Door #2. With Troy dead and Boldwood in jail, BE has had it. Oak's a pal but you know, not finally the guy you want at the end of the day. Day after day. And frankly, Oak still and will always think BE is the most marvelous and lively Victorian woman he'll ever meet, but as wife-material....well, he's thinking the prospect will be better in Canada. Sick of all the bad memories, BE sells the farm for a tidy profit. She travels to Italy, buys a fixer upper. This will be fairly compressed because it's going to be the end, not the premise, of the script. Thus we last see BE with a somewhat dilapidated structure, but an entire village of swarthy Italian men. In the final shot, a ripped Italian laborer introduces himself and the Tuscan sun sets over the verdant landscape and the vibrant, matured yet beautiful Bathsheba Everdene.

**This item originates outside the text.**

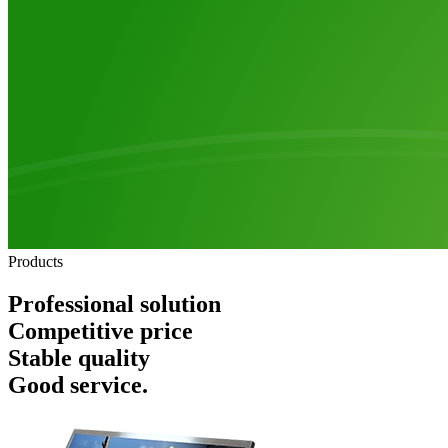
Products
Professional solution
Competitive price
Stable quality
Good service.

Door #3. Thelma and Louise




Door #3.  Frankly, Bathsehba's done up by all the unwarrantedly awful things that have happened to her. so when Troy shows up at the Xmas party and tries to spousal-rape her out by the stables, she pulls an exceptionally sharp letter-opener from her bag and hits his jugular. He dies. This may seem unlikely but if you think it's high on the unlikely scale, let me refer you again to the plot summary of the actual novel, on my Pages. The adrenaline of hate can turn a letter opener into a lethal weapon. Believing she has nowhere to turn, Bathsheba runs into the night, and, coming full circle to the film's start, arrives in the vicinity of her old aunty's, near the cliffs on the southern coast. It's late. She steals into her aunty's barn for rope. She leashes two sheep--ones who seems jejune and trusting, like Bathsheba was once, herself--and jogs with them to cliff's edge. Our final shot is BE, a sheep on either side of her, launching herself toward the glittering waters of the English coast. Her suicidal leap is presented--via rising strings and stunning cinematography--as a triumph.